New research from Western University’s Advanced Facility for Avian Research (AFAR) is the first to show that birds adjust their physiology during the migratory season to maintain oxygen uptake and movement to flight muscles, with some species exhibiting greater adjustments than others. Migration, the regular seasonal movement between breeding and wintering grounds, is greatly affected by climate change (specifically global warming) as birds are forced to encounter and endure changing temperatures, changing humidity, changing altitudes and potentially wildfire smoke to stay cool during flight.
The remarkable modification in breathing pattern, blood-oxygen binding and flight muscle morphology allows the songbirds to fly at much higher altitudes during long distance flights - as much as 4,000 metres (approximately half the cruising altitude of a commercial jet) above sea level - allowing them to avoid major shifts in temperatures and weather patterns caused by climate change.

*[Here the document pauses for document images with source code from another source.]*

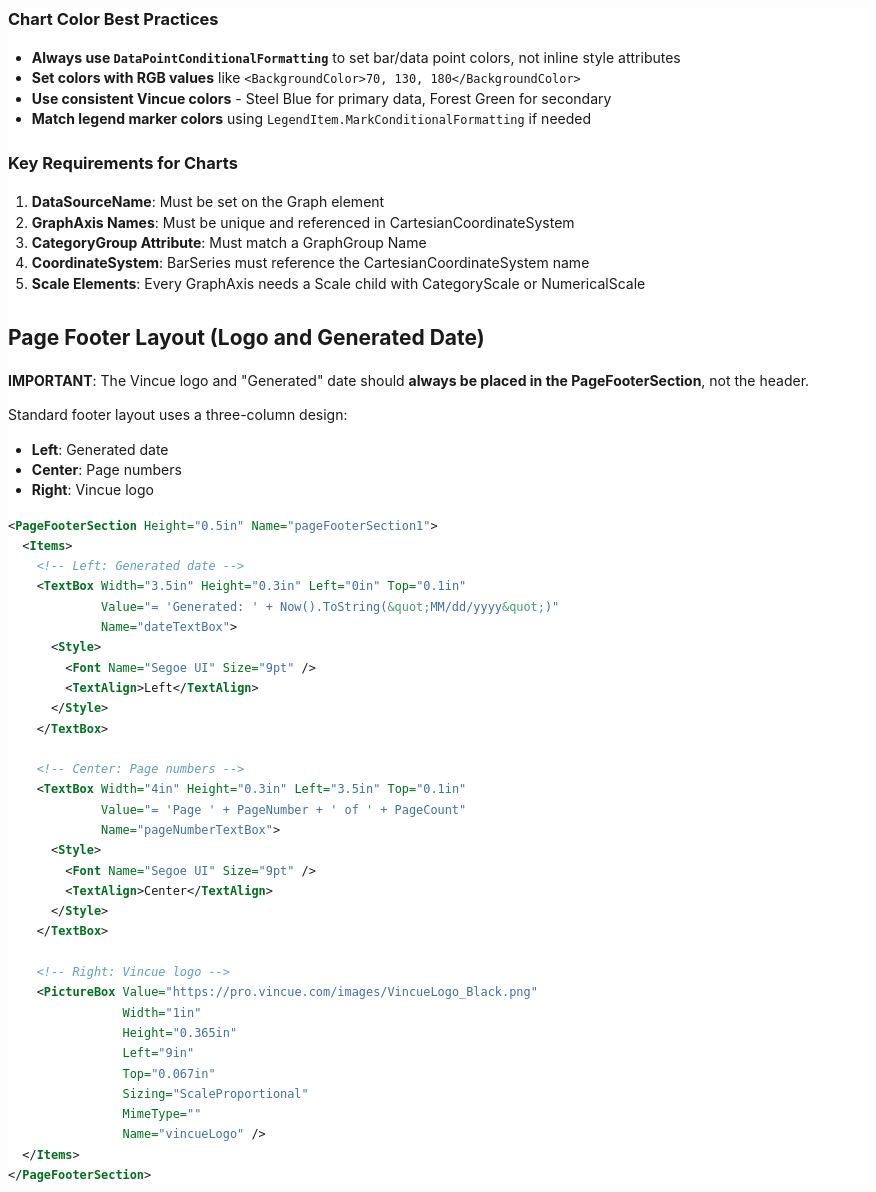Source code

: ### Chart Color Best Practices

- **Always use `DataPointConditionalFormatting`** to set bar/data point colors, not inline style attributes
- **Set colors with RGB values** like `<BackgroundColor>70, 130, 180</BackgroundColor>`
- **Use consistent Vincue colors** - Steel Blue for primary data, Forest Green for secondary
- **Match legend marker colors** using `LegendItem.MarkConditionalFormatting` if needed

### Key Requirements for Charts

1. **DataSourceName**: Must be set on the Graph element
2. **GraphAxis Names**: Must be unique and referenced in CartesianCoordinateSystem
3. **CategoryGroup Attribute**: Must match a GraphGroup Name
4. **CoordinateSystem**: BarSeries must reference the CartesianCoordinateSystem name
5. **Scale Elements**: Every GraphAxis needs a Scale child with CategoryScale or NumericalScale

## Page Footer Layout (Logo and Generated Date)

**IMPORTANT**: The Vincue logo and "Generated" date should **always be placed in the PageFooterSection**, not the header.

Standard footer layout uses a three-column design:
- **Left**: Generated date
- **Center**: Page numbers
- **Right**: Vincue logo

```xml
<PageFooterSection Height="0.5in" Name="pageFooterSection1">
  <Items>
    <!-- Left: Generated date -->
    <TextBox Width="3.5in" Height="0.3in" Left="0in" Top="0.1in"
             Value="= 'Generated: ' + Now().ToString(&quot;MM/dd/yyyy&quot;)"
             Name="dateTextBox">
      <Style>
        <Font Name="Segoe UI" Size="9pt" />
        <TextAlign>Left</TextAlign>
      </Style>
    </TextBox>

    <!-- Center: Page numbers -->
    <TextBox Width="4in" Height="0.3in" Left="3.5in" Top="0.1in"
             Value="= 'Page ' + PageNumber + ' of ' + PageCount"
             Name="pageNumberTextBox">
      <Style>
        <Font Name="Segoe UI" Size="9pt" />
        <TextAlign>Center</TextAlign>
      </Style>
    </TextBox>

    <!-- Right: Vincue logo -->
    <PictureBox Value="https://pro.vincue.com/images/VincueLogo_Black.png"
                Width="1in"
                Height="0.365in"
                Left="9in"
                Top="0.067in"
                Sizing="ScaleProportional"
                MimeType=""
                Name="vincueLogo" />
  </Items>
</PageFooterSection>
```
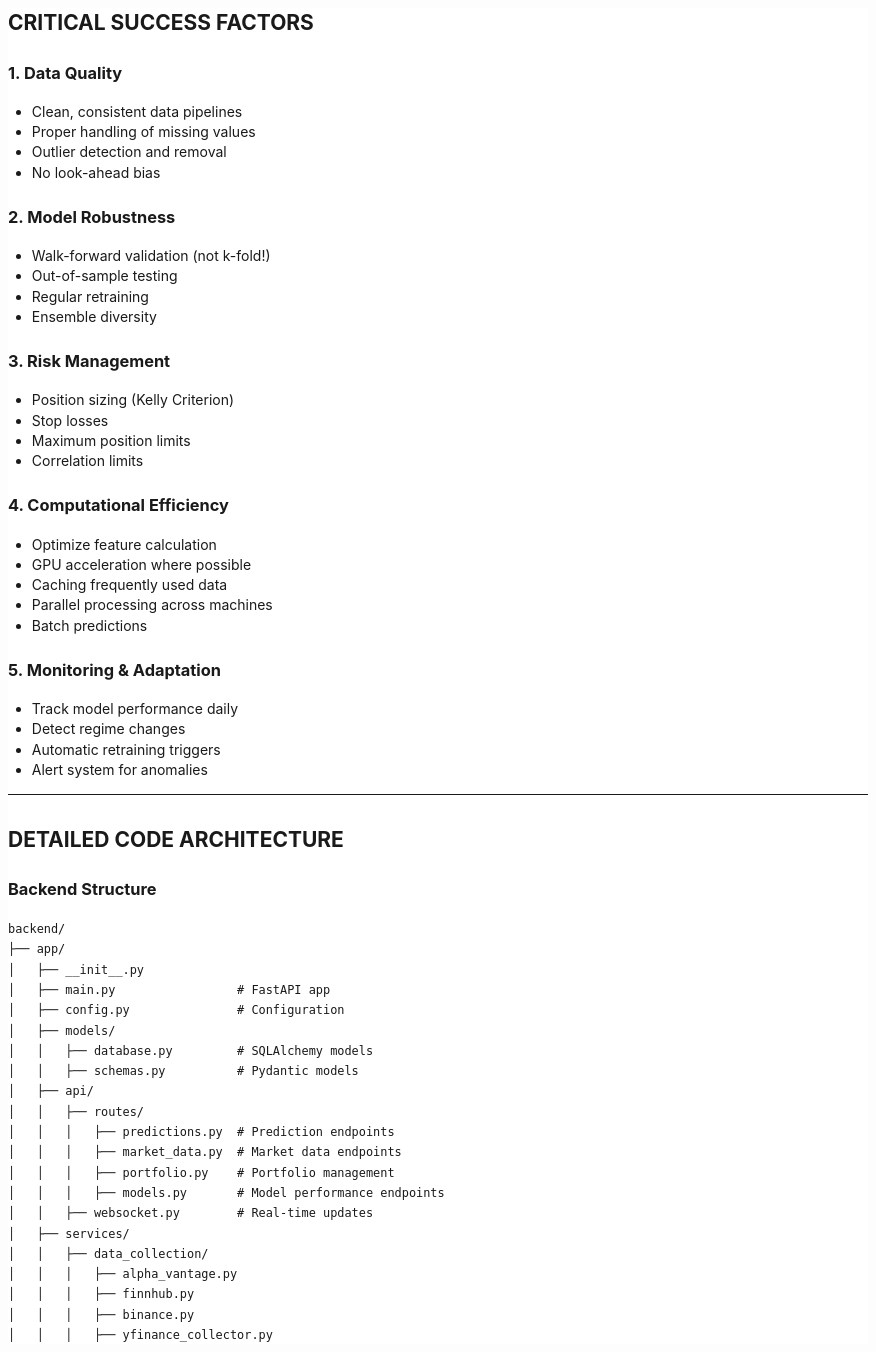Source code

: 
## CRITICAL SUCCESS FACTORS

### **1. Data Quality**
- Clean, consistent data pipelines
- Proper handling of missing values
- Outlier detection and removal
- No look-ahead bias

### **2. Model Robustness**
- Walk-forward validation (not k-fold!)
- Out-of-sample testing
- Regular retraining
- Ensemble diversity

### **3. Risk Management**
- Position sizing (Kelly Criterion)
- Stop losses
- Maximum position limits
- Correlation limits

### **4. Computational Efficiency**
- Optimize feature calculation
- GPU acceleration where possible
- Caching frequently used data
- Parallel processing across machines
- Batch predictions

### **5. Monitoring & Adaptation**
- Track model performance daily
- Detect regime changes
- Automatic retraining triggers
- Alert system for anomalies

---

## DETAILED CODE ARCHITECTURE

### **Backend Structure**
```
backend/
├── app/
│   ├── __init__.py
│   ├── main.py                 # FastAPI app
│   ├── config.py               # Configuration
│   ├── models/
│   │   ├── database.py         # SQLAlchemy models
│   │   ├── schemas.py          # Pydantic models
│   ├── api/
│   │   ├── routes/
│   │   │   ├── predictions.py  # Prediction endpoints
│   │   │   ├── market_data.py  # Market data endpoints
│   │   │   ├── portfolio.py    # Portfolio management
│   │   │   ├── models.py       # Model performance endpoints
│   │   ├── websocket.py        # Real-time updates
│   ├── services/
│   │   ├── data_collection/
│   │   │   ├── alpha_vantage.py
│   │   │   ├── finnhub.py
│   │   │   ├── binance.py
│   │   │   ├── yfinance_collector.py
```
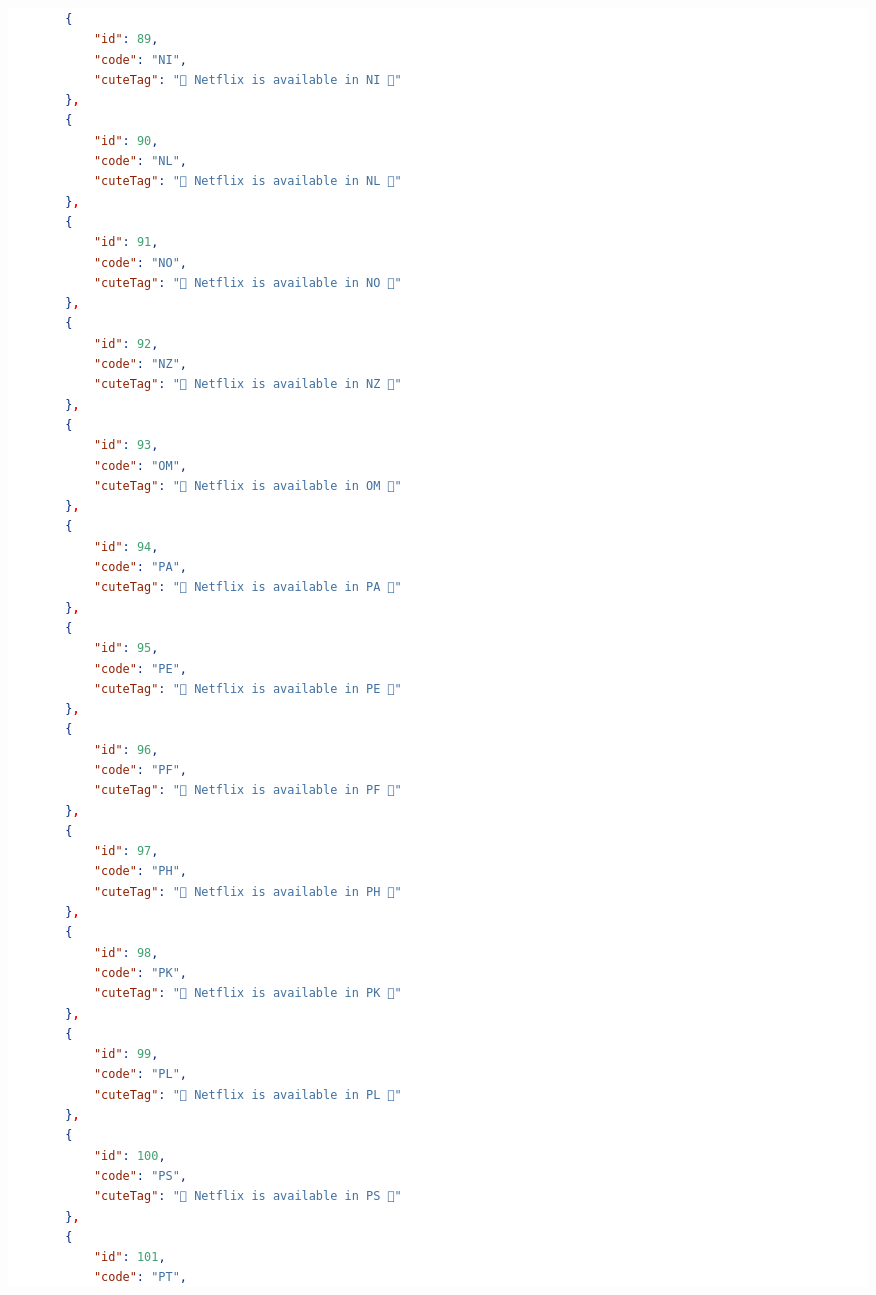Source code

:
 ```json
        {
            "id": 89,
            "code": "NI",
            "cuteTag": "📍 Netflix is available in NI 🌟"
        },
        {
            "id": 90,
            "code": "NL",
            "cuteTag": "📍 Netflix is available in NL 🌟"
        },
        {
            "id": 91,
            "code": "NO",
            "cuteTag": "📍 Netflix is available in NO 🌟"
        },
        {
            "id": 92,
            "code": "NZ",
            "cuteTag": "📍 Netflix is available in NZ 🌟"
        },
        {
            "id": 93,
            "code": "OM",
            "cuteTag": "📍 Netflix is available in OM 🌟"
        },
        {
            "id": 94,
            "code": "PA",
            "cuteTag": "📍 Netflix is available in PA 🌟"
        },
        {
            "id": 95,
            "code": "PE",
            "cuteTag": "📍 Netflix is available in PE 🌟"
        },
        {
            "id": 96,
            "code": "PF",
            "cuteTag": "📍 Netflix is available in PF 🌟"
        },
        {
            "id": 97,
            "code": "PH",
            "cuteTag": "📍 Netflix is available in PH 🌟"
        },
        {
            "id": 98,
            "code": "PK",
            "cuteTag": "📍 Netflix is available in PK 🌟"
        },
        {
            "id": 99,
            "code": "PL",
            "cuteTag": "📍 Netflix is available in PL 🌟"
        },
        {
            "id": 100,
            "code": "PS",
            "cuteTag": "📍 Netflix is available in PS 🌟"
        },
        {
            "id": 101,
            "code": "PT",
```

Christopher Guglielmo (Submitted)
"Climate change is going to continue heating up the environment and birds need to fly so they can migrate and breed," said AFAR co-director Chris Guglielmo and senior author on the study. "This study shows they need to fly in higher altitudes - and some of them can - to stay in cooler environments or they’re not going to survive."
The new study, published in the Journal of Experimental Biology , led by Banting postdoctoral fellow Catherine Ivy investigated how some songbirds, like yellow-rumped warblers, adjust their bodies to inhale and distribute oxygen to blood vessels and flight muscles during the migratory seasons compared to non-migratory conditions.
This study allowed for insights into how songbirds can conduct their long-distance flights during migration and whether these birds are able to migrate in high-altitude conditions (where oxygen availability is limited) to avoid major shifts in temperature and weather conditions because of climate change.
These experiments were conducted at AFAR in the hypobaric climatic wind tunnel for bird flight, unique in the world for the altitudes it can simulate. For the study, Ivy changed the air pressure in the wind tunnel to simulate the birds flying higher and higher in altitude. This allowed her to assess how the changes in oxygen uptake and transport would allow these birds to fly at high altitudes.
"Basically, I wait to see at which point flying becomes more difficult for these birds," said Ivy. "The yellow-rumped warblers were particularly good at this exercise, which was surprising as this species only migrates for 6-8 hours at a time, so we predicted they would not fly very high."
Thrushes, equally common to yellow-rumped warblers in southwestern Ontario, did not show similar seasonal changes in oxygen uptake and movement to flight muscles in this study. Whether these birds can fly as high as yellow-rumped warblers is not known yet, but this will be investigated further this fall in the wind tunnel at AFAR.
"We have discovered that not all songbirds use the same strategy to enhance oxygen uptake and movement to the flight muscle during the migratory season," said Ivy. "For example, during migration, some songbirds adjust their breathing patterns so they can bring in more oxygen to their muscles with each breath. This allows them to maintain flight for six or more hours during migration."